YOUR GOAL: Reproduce the lines of the listing below, from the line containing "El drama de un delivery en Mar del" through the line containing "Za mną 18h choroby morskiej, niewiele", inclusive.

---------- ENTRIES SHOWN

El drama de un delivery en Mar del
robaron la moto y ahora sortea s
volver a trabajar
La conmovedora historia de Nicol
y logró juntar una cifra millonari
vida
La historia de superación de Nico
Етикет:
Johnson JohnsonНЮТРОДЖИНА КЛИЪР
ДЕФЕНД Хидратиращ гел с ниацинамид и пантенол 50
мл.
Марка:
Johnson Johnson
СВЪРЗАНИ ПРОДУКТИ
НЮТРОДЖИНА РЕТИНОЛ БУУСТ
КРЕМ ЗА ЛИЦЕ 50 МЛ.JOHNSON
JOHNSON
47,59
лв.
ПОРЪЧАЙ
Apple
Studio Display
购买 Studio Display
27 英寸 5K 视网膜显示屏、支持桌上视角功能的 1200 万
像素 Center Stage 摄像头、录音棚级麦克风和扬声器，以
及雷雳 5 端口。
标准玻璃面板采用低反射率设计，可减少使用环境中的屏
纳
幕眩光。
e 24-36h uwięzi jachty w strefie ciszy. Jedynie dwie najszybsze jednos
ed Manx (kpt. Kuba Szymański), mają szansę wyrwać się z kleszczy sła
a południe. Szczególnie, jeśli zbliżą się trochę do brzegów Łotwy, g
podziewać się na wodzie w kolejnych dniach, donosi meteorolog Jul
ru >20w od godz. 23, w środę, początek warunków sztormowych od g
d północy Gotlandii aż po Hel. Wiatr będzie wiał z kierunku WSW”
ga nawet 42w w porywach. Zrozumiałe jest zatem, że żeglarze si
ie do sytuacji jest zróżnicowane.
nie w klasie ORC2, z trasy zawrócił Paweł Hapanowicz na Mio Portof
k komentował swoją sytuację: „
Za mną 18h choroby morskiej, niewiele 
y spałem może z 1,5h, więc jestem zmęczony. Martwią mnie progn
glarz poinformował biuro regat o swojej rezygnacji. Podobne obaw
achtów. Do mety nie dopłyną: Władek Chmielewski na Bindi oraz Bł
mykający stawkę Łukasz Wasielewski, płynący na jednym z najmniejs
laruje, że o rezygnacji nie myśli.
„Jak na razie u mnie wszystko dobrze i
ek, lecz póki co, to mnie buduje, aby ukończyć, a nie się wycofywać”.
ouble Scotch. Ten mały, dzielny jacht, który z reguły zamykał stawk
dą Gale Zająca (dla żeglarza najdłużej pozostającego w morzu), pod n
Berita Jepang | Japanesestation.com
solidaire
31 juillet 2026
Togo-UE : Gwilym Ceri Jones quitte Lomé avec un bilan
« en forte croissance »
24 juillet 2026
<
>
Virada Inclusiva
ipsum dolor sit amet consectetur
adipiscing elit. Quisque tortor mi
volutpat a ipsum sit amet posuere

--------------------
---------- ENTRIES SHOWN

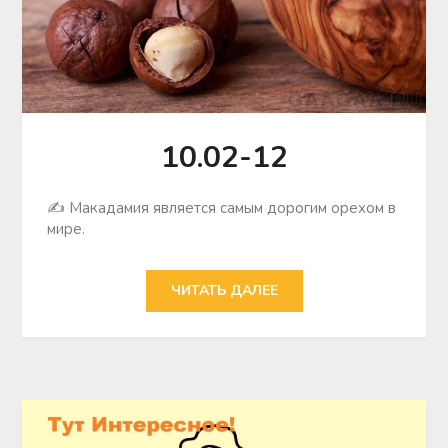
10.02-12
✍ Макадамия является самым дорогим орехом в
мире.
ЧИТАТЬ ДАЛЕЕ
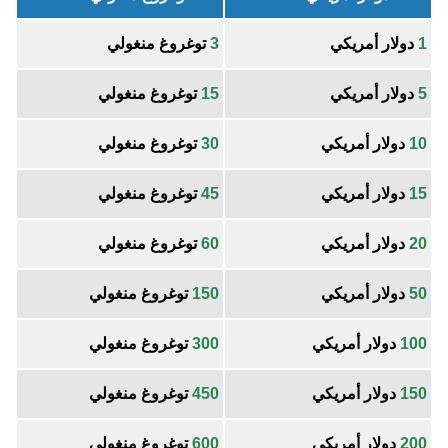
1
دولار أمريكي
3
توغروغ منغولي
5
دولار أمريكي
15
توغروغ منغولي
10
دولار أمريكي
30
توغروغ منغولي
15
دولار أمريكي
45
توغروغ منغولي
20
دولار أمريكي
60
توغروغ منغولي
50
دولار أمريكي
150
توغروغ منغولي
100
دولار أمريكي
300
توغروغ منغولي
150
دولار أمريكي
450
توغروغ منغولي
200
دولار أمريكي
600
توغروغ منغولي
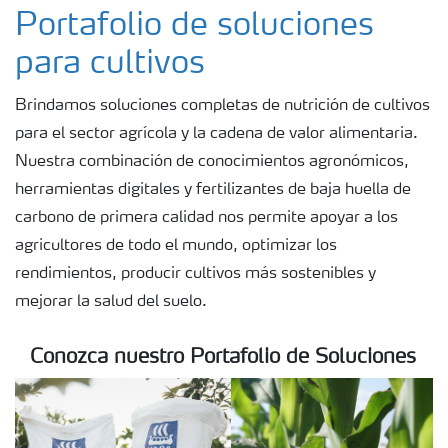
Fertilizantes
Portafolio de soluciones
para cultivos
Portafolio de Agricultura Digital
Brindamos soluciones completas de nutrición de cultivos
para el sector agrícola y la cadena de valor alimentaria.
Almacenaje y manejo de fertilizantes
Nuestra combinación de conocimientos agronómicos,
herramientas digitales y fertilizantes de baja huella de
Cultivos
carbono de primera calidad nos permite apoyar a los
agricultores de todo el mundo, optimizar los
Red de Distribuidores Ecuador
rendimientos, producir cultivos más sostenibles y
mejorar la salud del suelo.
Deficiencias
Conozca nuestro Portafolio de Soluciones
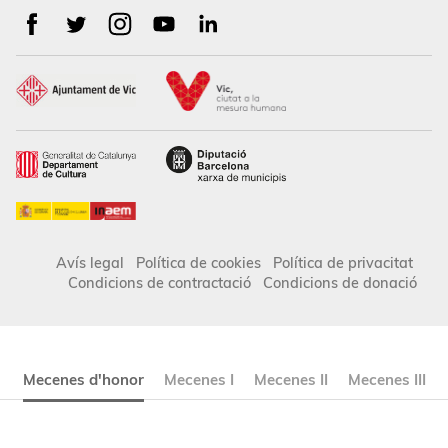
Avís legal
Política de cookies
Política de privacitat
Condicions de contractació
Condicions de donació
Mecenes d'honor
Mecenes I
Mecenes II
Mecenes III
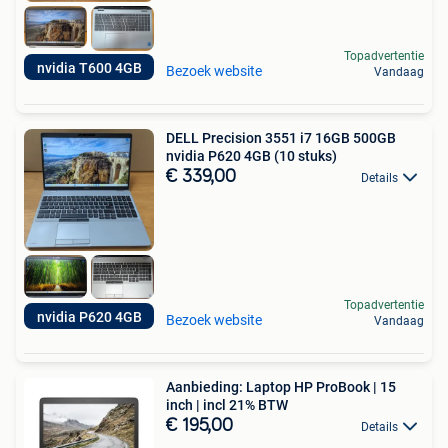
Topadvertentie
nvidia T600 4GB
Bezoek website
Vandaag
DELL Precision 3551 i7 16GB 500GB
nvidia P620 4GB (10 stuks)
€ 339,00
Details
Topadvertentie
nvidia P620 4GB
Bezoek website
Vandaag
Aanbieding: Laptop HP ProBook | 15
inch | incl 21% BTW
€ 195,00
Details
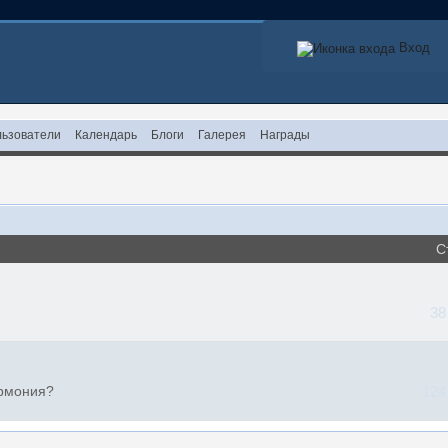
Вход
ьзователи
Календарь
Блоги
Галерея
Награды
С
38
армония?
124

--------------------

EXERCISE ANSWER:
El drama de un delivery en Mar del
robaron la moto y ahora sortea s
volver a trabajar
La conmovedora historia de Nicol
y logró juntar una cifra millonari
vida
La historia de superación de Nico
Етикет:
Johnson JohnsonНЮТРОДЖИНА КЛИЪР
ДЕФЕНД Хидратиращ гел с ниацинамид и пантенол 50
мл.
Марка:
Johnson Johnson
СВЪРЗАНИ ПРОДУКТИ
НЮТРОДЖИНА РЕТИНОЛ БУУСТ
КРЕМ ЗА ЛИЦЕ 50 МЛ.JOHNSON
JOHNSON
47,59
лв.
ПОРЪЧАЙ
Apple
Studio Display
购买 Studio Display
27 英寸 5K 视网膜显示屏、支持桌上视角功能的 1200 万
像素 Center Stage 摄像头、录音棚级麦克风和扬声器，以
及雷雳 5 端口。
标准玻璃面板采用低反射率设计，可减少使用环境中的屏
纳
幕眩光。
e 24-36h uwięzi jachty w strefie ciszy. Jedynie dwie najszybsze jednos
ed Manx (kpt. Kuba Szymański), mają szansę wyrwać się z kleszczy sła
a południe. Szczególnie, jeśli zbliżą się trochę do brzegów Łotwy, g
podziewać się na wodzie w kolejnych dniach, donosi meteorolog Jul
ru >20w od godz. 23, w środę, początek warunków sztormowych od g
d północy Gotlandii aż po Hel. Wiatr będzie wiał z kierunku WSW”
ga nawet 42w w porywach. Zrozumiałe jest zatem, że żeglarze si
ie do sytuacji jest zróżnicowane.
nie w klasie ORC2, z trasy zawrócił Paweł Hapanowicz na Mio Portof
k komentował swoją sytuację: „
Za mną 18h choroby morskiej, niewiele 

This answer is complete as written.